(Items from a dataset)
........
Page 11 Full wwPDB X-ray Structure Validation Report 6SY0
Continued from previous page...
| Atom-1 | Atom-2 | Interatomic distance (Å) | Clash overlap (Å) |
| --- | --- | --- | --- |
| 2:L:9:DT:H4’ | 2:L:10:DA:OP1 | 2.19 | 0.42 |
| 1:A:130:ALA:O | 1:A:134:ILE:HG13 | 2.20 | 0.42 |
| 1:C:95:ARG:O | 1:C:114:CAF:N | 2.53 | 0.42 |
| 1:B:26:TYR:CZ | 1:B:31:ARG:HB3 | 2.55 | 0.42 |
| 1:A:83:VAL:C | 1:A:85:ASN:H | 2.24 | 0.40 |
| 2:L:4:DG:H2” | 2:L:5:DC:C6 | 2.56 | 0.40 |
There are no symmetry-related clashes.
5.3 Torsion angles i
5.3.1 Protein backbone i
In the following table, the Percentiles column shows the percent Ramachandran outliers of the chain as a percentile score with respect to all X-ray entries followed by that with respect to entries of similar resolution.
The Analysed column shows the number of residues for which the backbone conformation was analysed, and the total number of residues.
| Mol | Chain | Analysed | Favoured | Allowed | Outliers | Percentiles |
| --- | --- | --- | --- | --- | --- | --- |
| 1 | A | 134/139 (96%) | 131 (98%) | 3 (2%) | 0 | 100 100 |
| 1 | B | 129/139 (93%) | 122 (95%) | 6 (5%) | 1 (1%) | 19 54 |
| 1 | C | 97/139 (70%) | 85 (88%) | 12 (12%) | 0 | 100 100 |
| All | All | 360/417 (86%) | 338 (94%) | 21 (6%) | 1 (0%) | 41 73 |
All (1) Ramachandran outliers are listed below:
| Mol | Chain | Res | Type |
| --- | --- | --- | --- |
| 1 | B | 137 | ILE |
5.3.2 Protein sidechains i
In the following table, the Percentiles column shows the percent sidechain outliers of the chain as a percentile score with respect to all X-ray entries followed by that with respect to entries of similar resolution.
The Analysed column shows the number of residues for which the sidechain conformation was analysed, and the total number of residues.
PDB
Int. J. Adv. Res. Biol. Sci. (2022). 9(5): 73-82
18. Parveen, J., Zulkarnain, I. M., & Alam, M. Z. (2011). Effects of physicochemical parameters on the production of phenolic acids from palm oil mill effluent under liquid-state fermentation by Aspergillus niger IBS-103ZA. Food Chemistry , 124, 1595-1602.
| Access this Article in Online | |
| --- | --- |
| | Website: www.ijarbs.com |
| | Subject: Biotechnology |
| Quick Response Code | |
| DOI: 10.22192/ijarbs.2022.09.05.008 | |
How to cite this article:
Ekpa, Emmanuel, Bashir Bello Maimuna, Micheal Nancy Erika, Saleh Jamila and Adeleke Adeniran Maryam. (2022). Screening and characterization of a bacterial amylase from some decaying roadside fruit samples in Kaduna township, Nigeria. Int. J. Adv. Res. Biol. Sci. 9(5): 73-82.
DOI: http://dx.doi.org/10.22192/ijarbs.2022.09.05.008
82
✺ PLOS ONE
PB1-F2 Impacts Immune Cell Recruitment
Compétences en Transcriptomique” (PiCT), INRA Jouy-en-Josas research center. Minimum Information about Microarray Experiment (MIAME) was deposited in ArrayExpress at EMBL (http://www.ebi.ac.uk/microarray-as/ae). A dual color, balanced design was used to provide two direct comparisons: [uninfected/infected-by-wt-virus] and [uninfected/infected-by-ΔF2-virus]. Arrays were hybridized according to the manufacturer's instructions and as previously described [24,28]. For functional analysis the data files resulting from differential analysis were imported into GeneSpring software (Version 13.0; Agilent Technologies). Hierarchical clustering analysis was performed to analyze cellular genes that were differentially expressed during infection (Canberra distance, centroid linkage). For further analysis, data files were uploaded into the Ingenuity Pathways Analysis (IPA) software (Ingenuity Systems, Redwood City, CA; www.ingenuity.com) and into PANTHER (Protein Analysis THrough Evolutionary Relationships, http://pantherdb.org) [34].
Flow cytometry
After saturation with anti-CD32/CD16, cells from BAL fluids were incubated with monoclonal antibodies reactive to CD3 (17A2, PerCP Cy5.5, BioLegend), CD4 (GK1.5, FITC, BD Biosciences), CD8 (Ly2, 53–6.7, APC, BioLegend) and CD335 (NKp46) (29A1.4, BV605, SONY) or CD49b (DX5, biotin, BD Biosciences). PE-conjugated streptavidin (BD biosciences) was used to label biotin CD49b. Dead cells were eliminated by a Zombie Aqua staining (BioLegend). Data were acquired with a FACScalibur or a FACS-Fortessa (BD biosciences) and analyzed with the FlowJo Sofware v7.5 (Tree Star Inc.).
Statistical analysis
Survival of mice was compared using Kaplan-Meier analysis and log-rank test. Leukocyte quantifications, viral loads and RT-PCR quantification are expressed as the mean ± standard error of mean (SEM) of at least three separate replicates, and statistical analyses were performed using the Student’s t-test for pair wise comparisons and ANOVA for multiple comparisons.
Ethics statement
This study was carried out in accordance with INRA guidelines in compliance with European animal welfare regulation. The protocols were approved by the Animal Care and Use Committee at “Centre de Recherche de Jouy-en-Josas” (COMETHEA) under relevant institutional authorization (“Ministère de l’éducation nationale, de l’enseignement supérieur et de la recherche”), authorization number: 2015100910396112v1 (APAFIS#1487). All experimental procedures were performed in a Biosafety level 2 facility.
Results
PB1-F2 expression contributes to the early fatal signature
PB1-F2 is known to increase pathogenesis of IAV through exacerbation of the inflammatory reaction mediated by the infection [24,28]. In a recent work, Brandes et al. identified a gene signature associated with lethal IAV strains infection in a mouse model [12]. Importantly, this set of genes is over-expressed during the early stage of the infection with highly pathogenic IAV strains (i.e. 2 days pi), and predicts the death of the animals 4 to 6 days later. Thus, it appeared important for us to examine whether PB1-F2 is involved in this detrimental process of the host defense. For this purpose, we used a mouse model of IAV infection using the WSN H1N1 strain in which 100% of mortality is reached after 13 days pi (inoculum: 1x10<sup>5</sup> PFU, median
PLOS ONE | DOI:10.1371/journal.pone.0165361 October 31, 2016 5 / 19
........
■ DIRECTIONS ■
Each record is to be retyped exactly as it appears.

■ RESULT OF THE EXERCISE ■
Page 11 Full wwPDB X-ray Structure Validation Report 6SY0
Continued from previous page...
| Atom-1 | Atom-2 | Interatomic distance (Å) | Clash overlap (Å) |
| --- | --- | --- | --- |
| 2:L:9:DT:H4’ | 2:L:10:DA:OP1 | 2.19 | 0.42 |
| 1:A:130:ALA:O | 1:A:134:ILE:HG13 | 2.20 | 0.42 |
| 1:C:95:ARG:O | 1:C:114:CAF:N | 2.53 | 0.42 |
| 1:B:26:TYR:CZ | 1:B:31:ARG:HB3 | 2.55 | 0.42 |
| 1:A:83:VAL:C | 1:A:85:ASN:H | 2.24 | 0.40 |
| 2:L:4:DG:H2” | 2:L:5:DC:C6 | 2.56 | 0.40 |
There are no symmetry-related clashes.
5.3 Torsion angles i
5.3.1 Protein backbone i
In the following table, the Percentiles column shows the percent Ramachandran outliers of the chain as a percentile score with respect to all X-ray entries followed by that with respect to entries of similar resolution.
The Analysed column shows the number of residues for which the backbone conformation was analysed, and the total number of residues.
| Mol | Chain | Analysed | Favoured | Allowed | Outliers | Percentiles |
| --- | --- | --- | --- | --- | --- | --- |
| 1 | A | 134/139 (96%) | 131 (98%) | 3 (2%) | 0 | 100 100 |
| 1 | B | 129/139 (93%) | 122 (95%) | 6 (5%) | 1 (1%) | 19 54 |
| 1 | C | 97/139 (70%) | 85 (88%) | 12 (12%) | 0 | 100 100 |
| All | All | 360/417 (86%) | 338 (94%) | 21 (6%) | 1 (0%) | 41 73 |
All (1) Ramachandran outliers are listed below:
| Mol | Chain | Res | Type |
| --- | --- | --- | --- |
| 1 | B | 137 | ILE |
5.3.2 Protein sidechains i
In the following table, the Percentiles column shows the percent sidechain outliers of the chain as a percentile score with respect to all X-ray entries followed by that with respect to entries of similar resolution.
The Analysed column shows the number of residues for which the sidechain conformation was analysed, and the total number of residues.
PDB
Int. J. Adv. Res. Biol. Sci. (2022). 9(5): 73-82
18. Parveen, J., Zulkarnain, I. M., & Alam, M. Z. (2011). Effects of physicochemical parameters on the production of phenolic acids from palm oil mill effluent under liquid-state fermentation by Aspergillus niger IBS-103ZA. Food Chemistry , 124, 1595-1602.
| Access this Article in Online | |
| --- | --- |
| | Website: www.ijarbs.com |
| | Subject: Biotechnology |
| Quick Response Code | |
| DOI: 10.22192/ijarbs.2022.09.05.008 | |
How to cite this article:
Ekpa, Emmanuel, Bashir Bello Maimuna, Micheal Nancy Erika, Saleh Jamila and Adeleke Adeniran Maryam. (2022). Screening and characterization of a bacterial amylase from some decaying roadside fruit samples in Kaduna township, Nigeria. Int. J. Adv. Res. Biol. Sci. 9(5): 73-82.
DOI: http://dx.doi.org/10.22192/ijarbs.2022.09.05.008
82
✺ PLOS ONE
PB1-F2 Impacts Immune Cell Recruitment
Compétences en Transcriptomique” (PiCT), INRA Jouy-en-Josas research center. Minimum Information about Microarray Experiment (MIAME) was deposited in ArrayExpress at EMBL (http://www.ebi.ac.uk/microarray-as/ae). A dual color, balanced design was used to provide two direct comparisons: [uninfected/infected-by-wt-virus] and [uninfected/infected-by-ΔF2-virus]. Arrays were hybridized according to the manufacturer's instructions and as previously described [24,28]. For functional analysis the data files resulting from differential analysis were imported into GeneSpring software (Version 13.0; Agilent Technologies). Hierarchical clustering analysis was performed to analyze cellular genes that were differentially expressed during infection (Canberra distance, centroid linkage). For further analysis, data files were uploaded into the Ingenuity Pathways Analysis (IPA) software (Ingenuity Systems, Redwood City, CA; www.ingenuity.com) and into PANTHER (Protein Analysis THrough Evolutionary Relationships, http://pantherdb.org) [34].
Flow cytometry
After saturation with anti-CD32/CD16, cells from BAL fluids were incubated with monoclonal antibodies reactive to CD3 (17A2, PerCP Cy5.5, BioLegend), CD4 (GK1.5, FITC, BD Biosciences), CD8 (Ly2, 53–6.7, APC, BioLegend) and CD335 (NKp46) (29A1.4, BV605, SONY) or CD49b (DX5, biotin, BD Biosciences). PE-conjugated streptavidin (BD biosciences) was used to label biotin CD49b. Dead cells were eliminated by a Zombie Aqua staining (BioLegend). Data were acquired with a FACScalibur or a FACS-Fortessa (BD biosciences) and analyzed with the FlowJo Sofware v7.5 (Tree Star Inc.).
Statistical analysis
Survival of mice was compared using Kaplan-Meier analysis and log-rank test. Leukocyte quantifications, viral loads and RT-PCR quantification are expressed as the mean ± standard error of mean (SEM) of at least three separate replicates, and statistical analyses were performed using the Student’s t-test for pair wise comparisons and ANOVA for multiple comparisons.
Ethics statement
This study was carried out in accordance with INRA guidelines in compliance with European animal welfare regulation. The protocols were approved by the Animal Care and Use Committee at “Centre de Recherche de Jouy-en-Josas” (COMETHEA) under relevant institutional authorization (“Ministère de l’éducation nationale, de l’enseignement supérieur et de la recherche”), authorization number: 2015100910396112v1 (APAFIS#1487). All experimental procedures were performed in a Biosafety level 2 facility.
Results
PB1-F2 expression contributes to the early fatal signature
PB1-F2 is known to increase pathogenesis of IAV through exacerbation of the inflammatory reaction mediated by the infection [24,28]. In a recent work, Brandes et al. identified a gene signature associated with lethal IAV strains infection in a mouse model [12]. Importantly, this set of genes is over-expressed during the early stage of the infection with highly pathogenic IAV strains (i.e. 2 days pi), and predicts the death of the animals 4 to 6 days later. Thus, it appeared important for us to examine whether PB1-F2 is involved in this detrimental process of the host defense. For this purpose, we used a mouse model of IAV infection using the WSN H1N1 strain in which 100% of mortality is reached after 13 days pi (inoculum: 1x10<sup>5</sup> PFU, median
PLOS ONE | DOI:10.1371/journal.pone.0165361 October 31, 2016 5 / 19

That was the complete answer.